¿Cómo seguiría el texto sobre la crítica de Habermas a Rawls después de su última oración? Redacta esa continuación.

=== FRAGMENTO PROPORCIONADO ===
________________________

Otra crítica adicional parte de la afirmación de John Rawls, quien entiende que los pueblos liberales y los pueblos jerárquicos decentes (ambos modos de ordenamiento político con algún tipo de participación democrática), son no solamente tolerantes frente a la pluralidad de sus habitantes, sino también pacíficos con sus vecinos. La guerra, como afirmamos, sólo sería practicable como autodefensa o para intervenir en una crisis humanitaria. Pero Habermas entiende que conservar las fronteras es –a la luz de los nacionalismos-, conservar el ánimo belicista de los Estados. Para ser justos con Rawls, él también entiende que la soberanía estatal tiende a ser agresiva para con los Estados vecinos, por este motivo intenta realizar una distinción entre pueblos y Estados. Pero esta diferenciación no puede dejarnos conformes desde dos posturas. La primera, puramente conceptual, en tanto Rawls define a los pueblos con un armazón institucional, que va más allá de las cualidades morales que le asigna. En este sentido, se desdibuja la diferencia con los Estados tradicionales. La segunda postura para negar esta distinción es fáctica: aún si entendiéramos que puede separarse conceptualmente un pueblo de un Estado, no entendemos quiénes serían esos pueblos, cuáles sus representantes en la sociedad de los pueblos, cómo los elegirían y qué pasaría con los Estados realmente existentes. Si afirmamos entonces que Rawls no pudo solucionar este problema, la crítica de Habermas sigue siendo válida.

John Rawls

También podemos criticar desde la postura de Habermas, la intención que tiene Rawls de incluir en la “Sociedad de los pueblos” cierto tipo de pueblos y no otros. Habermas afirma explícitamente que “hoy en día la organización mundial reúne de hecho a casi todos los Estados bajo su techo, independientemente de que estén ya constituidos de manera republicana y de que respeten o no los derechos humanos” y afirma que se trata de una etapa de transición hacia la República mundial. En este sentido, dejar afuera a los pueblos no liberales y no decentes -como pretende Rawls- sería un inconveniente. No porque Habermas piense que todos deberían formar parte de la asociación de las Naciones Unidas, ya que él reconoce que sólo los países del “Primer Mundo” podrían participar legítimamente del ordenamiento jurídico mundial. Pero como entiende que estamos en un período transicional, no permitir la participación de los países menos desarrollados, equivale a retroceder en las condiciones que permitan en un futuro integrar a sus habitantes a la “República mundial”. Esto es así porque los que tienen que ingresar son los ciudadanos cosmopolitas, no los pueblos –sean o no decentes-, eso es lo que pretende Habermas en última instancia. Podemos expresar esta diferencia en otros términos. Mientras que Rawls pretende convertir a todos los pueblos en liberales o decentes, Habermas pretende convertir a todos los ciudadanos en genuinos cosmopolitas (cuyas características incluirán una ética liberal).

________________________

[Registros del conjunto de datos]
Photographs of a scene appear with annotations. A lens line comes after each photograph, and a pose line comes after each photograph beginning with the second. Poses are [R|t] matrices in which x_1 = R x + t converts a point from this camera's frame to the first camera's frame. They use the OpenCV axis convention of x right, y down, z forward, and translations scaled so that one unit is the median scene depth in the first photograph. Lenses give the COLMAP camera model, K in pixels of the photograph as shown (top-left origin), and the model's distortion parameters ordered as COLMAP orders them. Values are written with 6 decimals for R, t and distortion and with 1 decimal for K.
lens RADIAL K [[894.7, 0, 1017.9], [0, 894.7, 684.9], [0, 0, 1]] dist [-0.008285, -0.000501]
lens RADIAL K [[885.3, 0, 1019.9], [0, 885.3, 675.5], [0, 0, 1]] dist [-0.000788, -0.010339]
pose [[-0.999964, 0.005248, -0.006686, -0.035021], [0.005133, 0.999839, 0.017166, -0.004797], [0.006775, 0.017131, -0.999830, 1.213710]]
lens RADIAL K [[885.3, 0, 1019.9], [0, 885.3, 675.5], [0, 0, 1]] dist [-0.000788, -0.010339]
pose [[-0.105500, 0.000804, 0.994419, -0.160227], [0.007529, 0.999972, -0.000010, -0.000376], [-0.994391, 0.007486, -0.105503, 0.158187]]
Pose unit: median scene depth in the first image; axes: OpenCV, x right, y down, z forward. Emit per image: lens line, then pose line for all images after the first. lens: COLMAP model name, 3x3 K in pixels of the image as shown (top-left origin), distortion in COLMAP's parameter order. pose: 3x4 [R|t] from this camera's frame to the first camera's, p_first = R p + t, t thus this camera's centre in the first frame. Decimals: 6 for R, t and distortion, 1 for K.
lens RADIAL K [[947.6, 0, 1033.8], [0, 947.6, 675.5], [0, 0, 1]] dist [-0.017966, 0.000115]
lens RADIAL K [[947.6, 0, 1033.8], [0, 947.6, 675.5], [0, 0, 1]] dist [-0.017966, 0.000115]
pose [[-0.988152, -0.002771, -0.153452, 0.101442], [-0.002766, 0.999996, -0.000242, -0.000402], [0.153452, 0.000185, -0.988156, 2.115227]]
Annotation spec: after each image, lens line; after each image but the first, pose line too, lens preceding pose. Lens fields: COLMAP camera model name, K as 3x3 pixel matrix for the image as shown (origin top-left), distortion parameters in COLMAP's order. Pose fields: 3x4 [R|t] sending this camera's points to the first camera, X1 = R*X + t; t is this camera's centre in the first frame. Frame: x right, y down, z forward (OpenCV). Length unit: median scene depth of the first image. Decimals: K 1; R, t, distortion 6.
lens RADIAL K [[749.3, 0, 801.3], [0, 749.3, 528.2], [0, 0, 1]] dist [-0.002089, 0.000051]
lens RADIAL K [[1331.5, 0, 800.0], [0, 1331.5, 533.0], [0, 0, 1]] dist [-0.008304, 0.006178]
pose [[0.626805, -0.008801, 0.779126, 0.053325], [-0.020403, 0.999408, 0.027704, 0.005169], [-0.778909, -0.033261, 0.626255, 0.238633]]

________________________

=== RESPUESTA ===
Por último, es muy importante la crítica que podría realizar Habermas al sistema de intervención pensado por Rawls, para los casos en que haya pueblos –se supone que no serán liberales ni decentes- que violen los derechos humanos. Se puede entender que esta postura permite una moralización de las guerras, en la que en nombre de los derechos humanos, los Estados continúen con sus tradicionales prácticas expansivas, esta vez legitimadas. Habermas afirma que para evitar esta posibilidad, no queda más que realizar una conversión efectiva y profunda del orden jurídico internacional, que deje en claro que los derechos humanos tienen un basamento efectivamente jurídico y no moral. “El fundamentalismo de los derechos humanos no se evita mediante la renuncia a la política de los derechos humanos, sino sólo mediante la transformación –en términos de derecho cosmopolita- del estado de naturaleza entre los Estados en un orden jurídico.” Para esta perspectiva, mientras no haya monopolio legítimo de la fuerza comandado por una “República mundial” los Estados siguen en última instancia en estado de naturaleza, o en el mejor de los casos en un estado intermedio de transición que puede asemejarse a un puro estado de naturaleza en sentido hobbesiano no bien las circunstancias lleven hacia allí.